Good point... I had a bunch of 400kohm smd resistors laying around and I guess I tried forcing myself into using them. Luckily I found a reel of 5k's though.

DVDdoug: You don't need all those 3.3V/2 bias circuits. I'd bias the op-amps at half the 12V supply. C6 will block that higher bias and R15 & R18 will re-bias to 3.3V/2.

Doh... Forgot about the blocking resistor on the output stage. That would explain why the output is still a little jittery in simulation.

Just to verify though, using a voltage in the middle of the voltage range of the opamp will give it better frequency response correct? Because its allowed to transition from 6v to 0, instead of 1.65v to 0? Something to do with capacitance and me not wanting to do the calculations.

DVDdoug: You need a resistor in series with C6 (maybe 1K) to limit the current out of the op-amp when/if your protection diodes kick-in.

The TL072 are designed for continuous short circuit current source and sink, or is it still good practice to do this? Ill have to check but the output of the TL072 is well below the 1N4148's.

aarg: Interesting. Why must it be differential?

The hint is in the title of the thread. That's how you remove common-mode noise.

daviddein: I am trying my best not to have to put a amplifier on the instrument for weight concerns.

Therein is your problem.

You are pushing the proverbial uphill.

The pre-amp must be directly attached to the sensor. It is simply not negotiable. Correct your most basic design blunder and all will be well. :grinning:

Cable capacitance removes high frequencies (20feet/10Megohm is bad).
Piezo loading (<10Meg) removes low frequencies.

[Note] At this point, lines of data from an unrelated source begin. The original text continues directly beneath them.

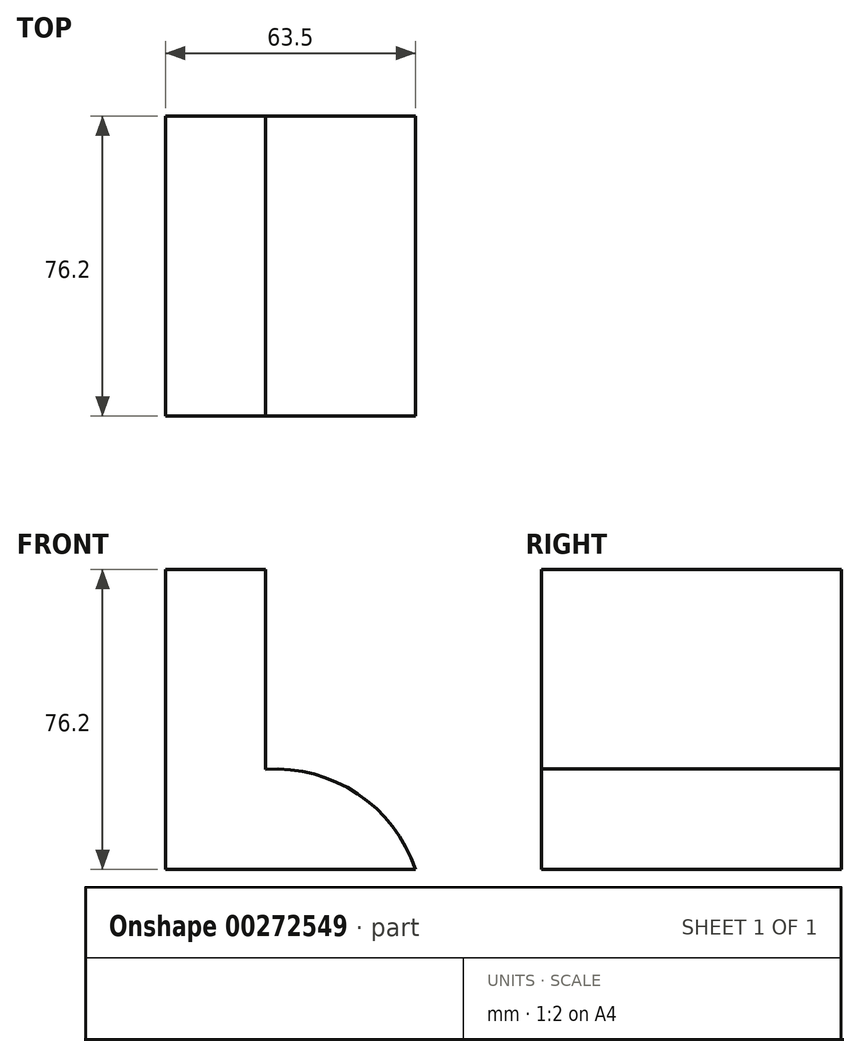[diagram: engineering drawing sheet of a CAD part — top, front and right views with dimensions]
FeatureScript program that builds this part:
annotation { "Feature Type Name" : "Feature", "Feature Type Description" : "" }
export const myFeature = defineFeature(function(context is Context, id is Id, definition is map)
    precondition{}
    {
        {
            var Q0;
            Q0=qCreatedBy(makeId("Front.planeOp"),FACE);
            var sketch = newSketch(context, id + "F0", { "sketchPlane" : qUnion([Q0])});
            skLineSegment(sketch, "E0", {"start": v(0, 0) * mm, "end": v(0, 76.2) * mm});
            skLineSegment(sketch, "E1", {"start": v(0, 76.2) * mm, "end": v(25.4, 76.2) * mm});
            skLineSegment(sketch, "E2", {"start": v(25.4, 76.2) * mm, "end": v(25.4, 25.4) * mm});
            skLineSegment(sketch, "E3", {"start": v(0, 0) * mm, "end": v(63.5, 0) * mm});
            skArc(sketch, "E4", {"start": v(63.5, 0) * mm, "mid": v(48.78, 19.2) * mm, "end": v(25.4, 25.4) * mm});
            skSolve(sketch);
        }
        {
            var Q0;
            Q0 = qSketchRegion(id + "F0", true);
            extrude(context, id + "F1", {"entities" : qUnion([Q0]), "depth" : 76.2 * mm});
        }
    });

Put a Jfet preamp in the instrument, and phantom power it over the wire.
Just like a lapel microphone does.

Google “tillman preamp”.
Leo…

Wawa: Put a Jfet preamp in the instrument, and phantom power it over the wire. Just like a lapel microphone does.

Good point. This proposal in in fact, exactly what an Electret microphone is and of course, the amplifier is always built into the microphone.

Paul__B: Therein is your problem.

You are pushing the proverbial uphill.

The pre-amp must be directly attached to the sensor. It is simply not negotiable. Correct your most basic design blunder and all will be well. :grinning:

:( I know. I was trying to dream.

MarkT: The hint is in the title of the thread. That's how you remove common-mode noise.

I'm aware of that. But another way is shielding. That's been successful in most audio applications for almost 100 years now.

aarg: I'm aware of that. But another way is shielding. That's been successful in most audio applications for almost 100 years now.

I took the advice of actually building the circuit and testing it rather than simulating. Shielding was a bigger issue than trying to implement fancy amplification schemes like common mode rejection.

DVDdoug: I think you can do all of this with a single op-amp stage. Or maybe two... i.e. You can make a differential amplifier with gain and offset, and some filtering too.

I took your suggestion of two opamps and it worked just fine, and no problems with amplification even with an input impedance to the differential amplifier at around 600kohm. The component number is pretty small so a small ic board won't weigh too much I guess. The extra wire I was worried about was a non-issue which is why I wanted to keep the pre-amp off of the instrument in the first place.